Task goal -
Pick out every line in the entries below that contains the string "What" and copy each such line. Case counts, so only matches with the same capital and lowercase letters qualify.

_ _ _ _

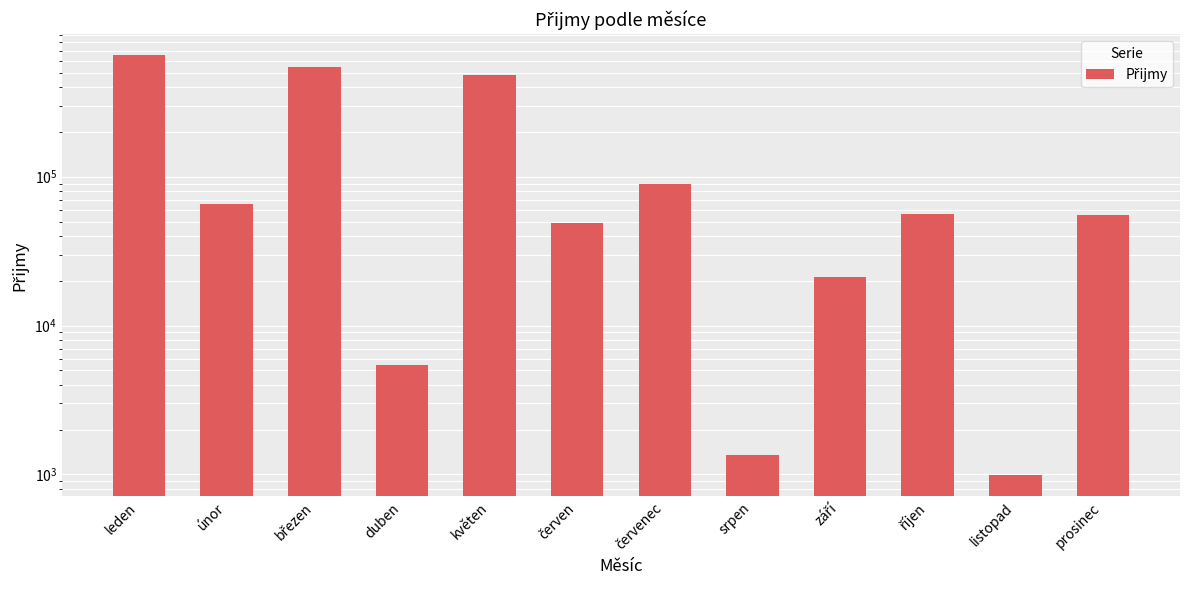

Rank the categories by value from highest to lowest.

leden, březen, květen, červenec, únor, říjen, prosinec, červen, září, duben, srpen, listopad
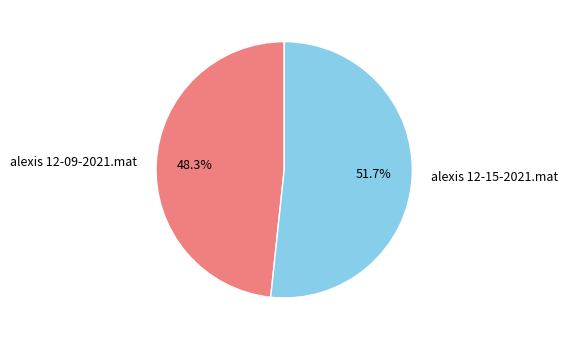

What percentage do alexis 12-15-2021.mat and alexis 12-09-2021.mat together represent?

100.0%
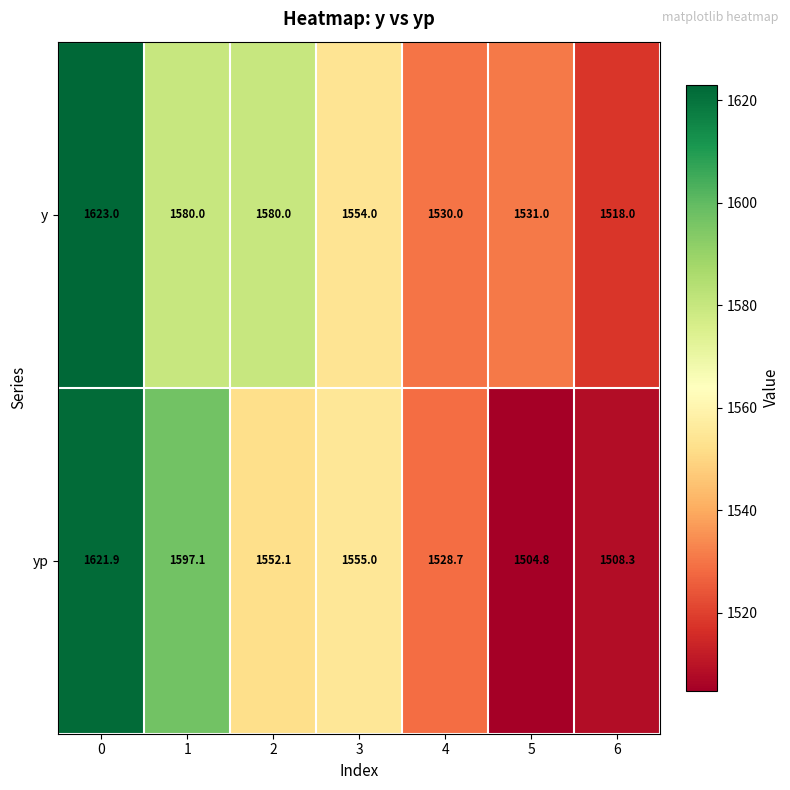

What is the total value across all series at 6?

3026.3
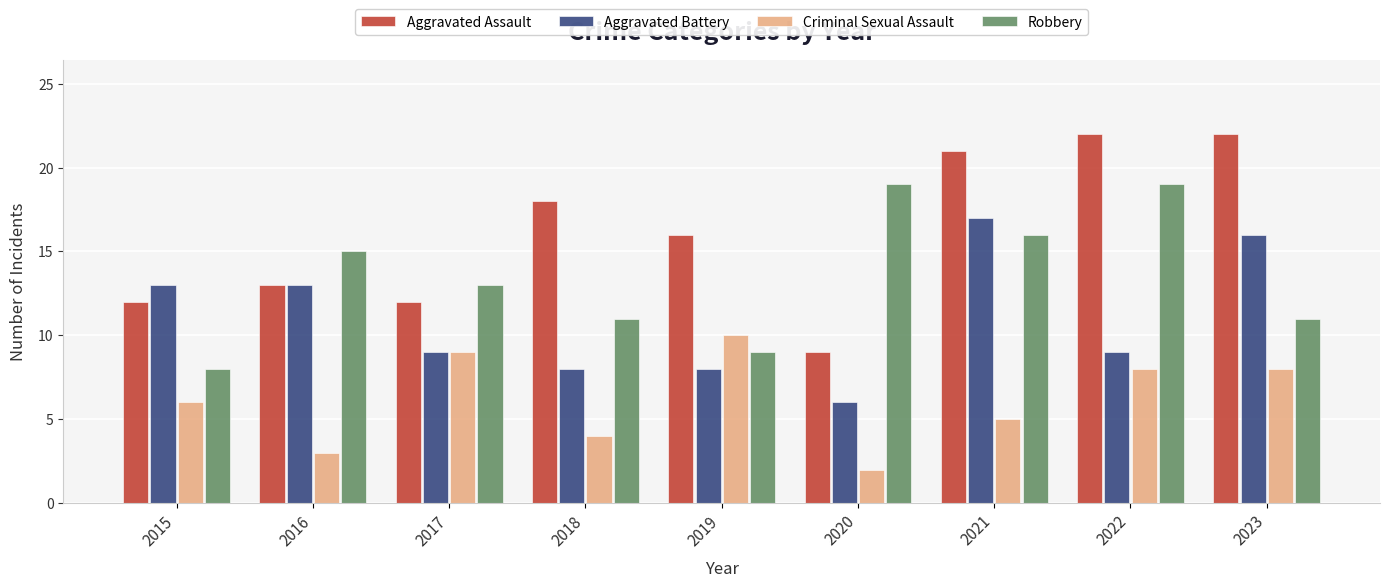

How many bars are there in each group?

4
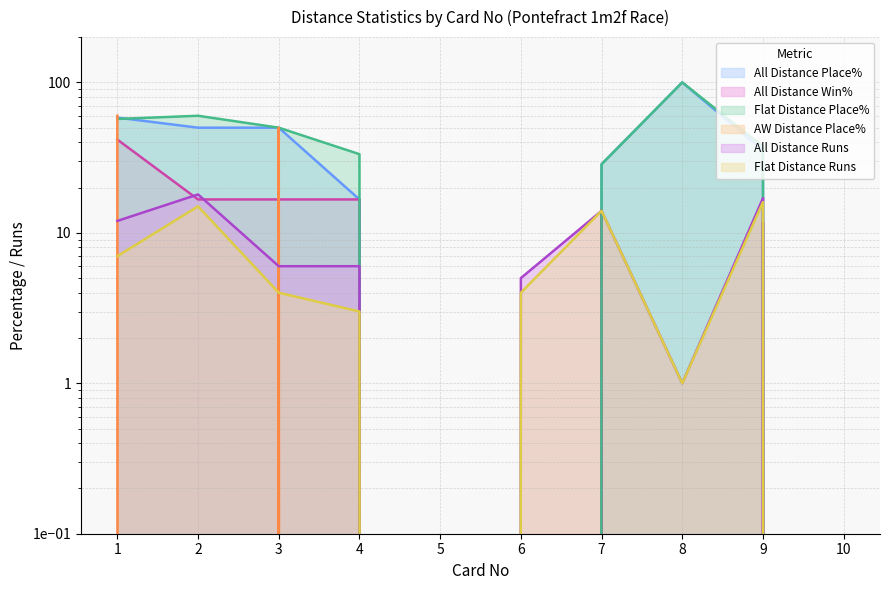

What is the spread (max minus min) of values at 3?

46.0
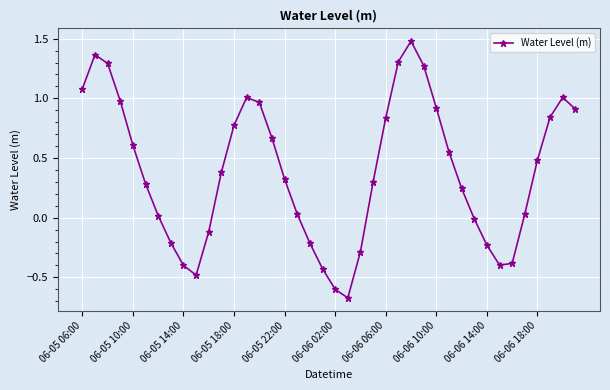

What is the average value?

0.4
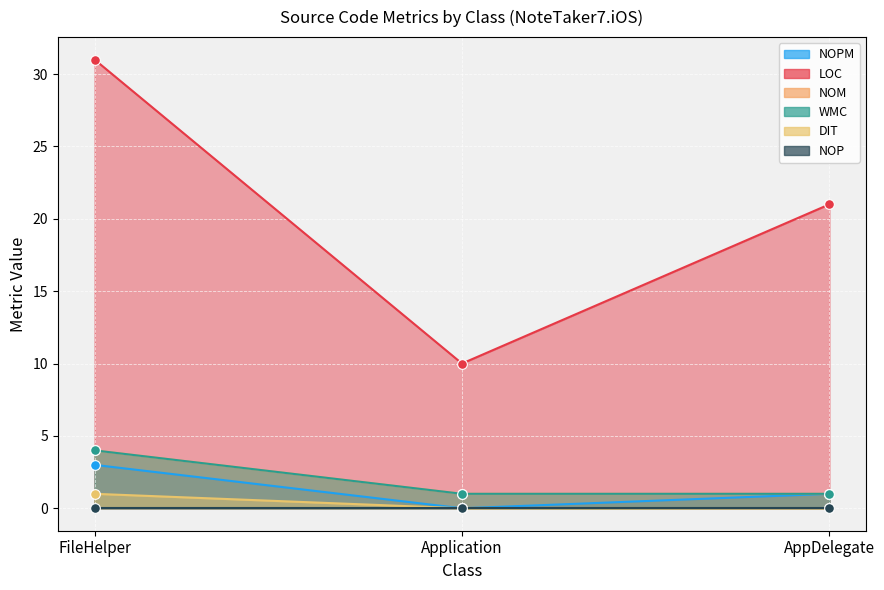

The NOM series shows 1 at Application. True or false?

True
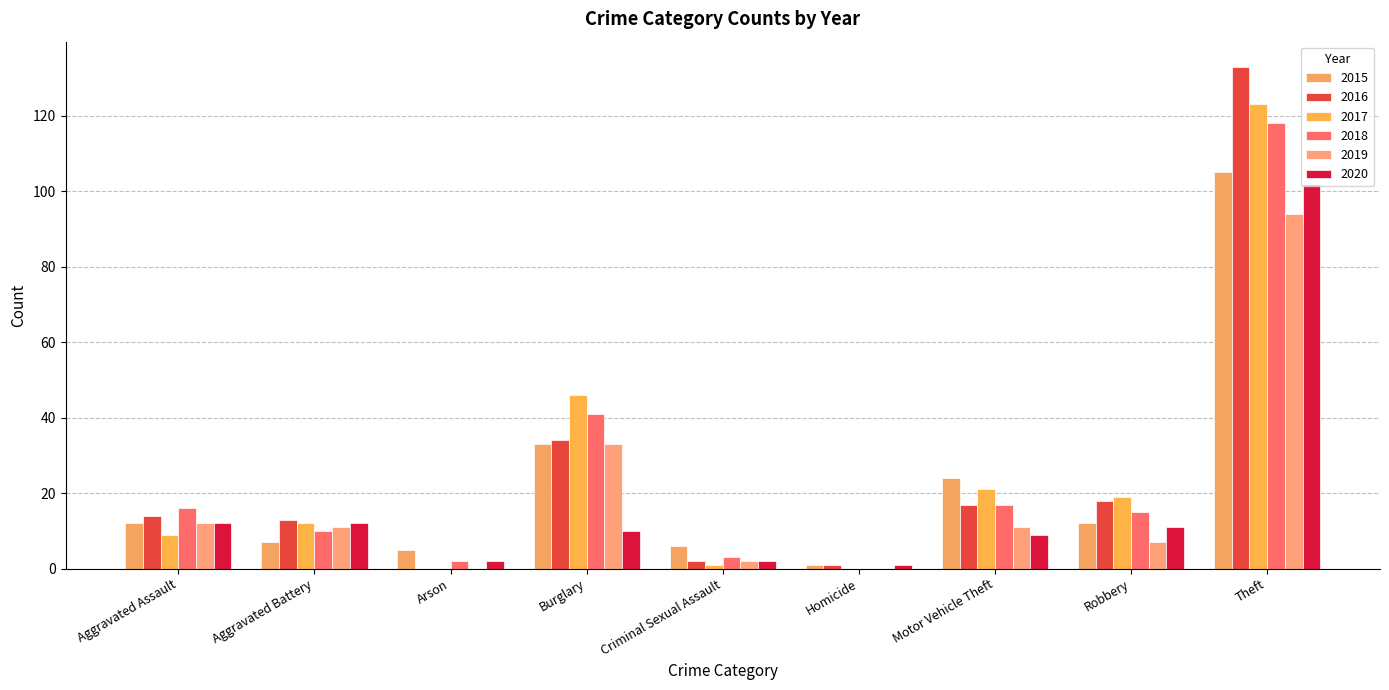

Which series has the largest total across all categories?

2016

_ _ _ _

Output of the task -
What percentage do alexis 12-15-2021.mat and alexis 12-09-2021.mat together represent?
What is the total value across all series at 6?
What is the spread (max minus min) of values at 3?
What is the average value?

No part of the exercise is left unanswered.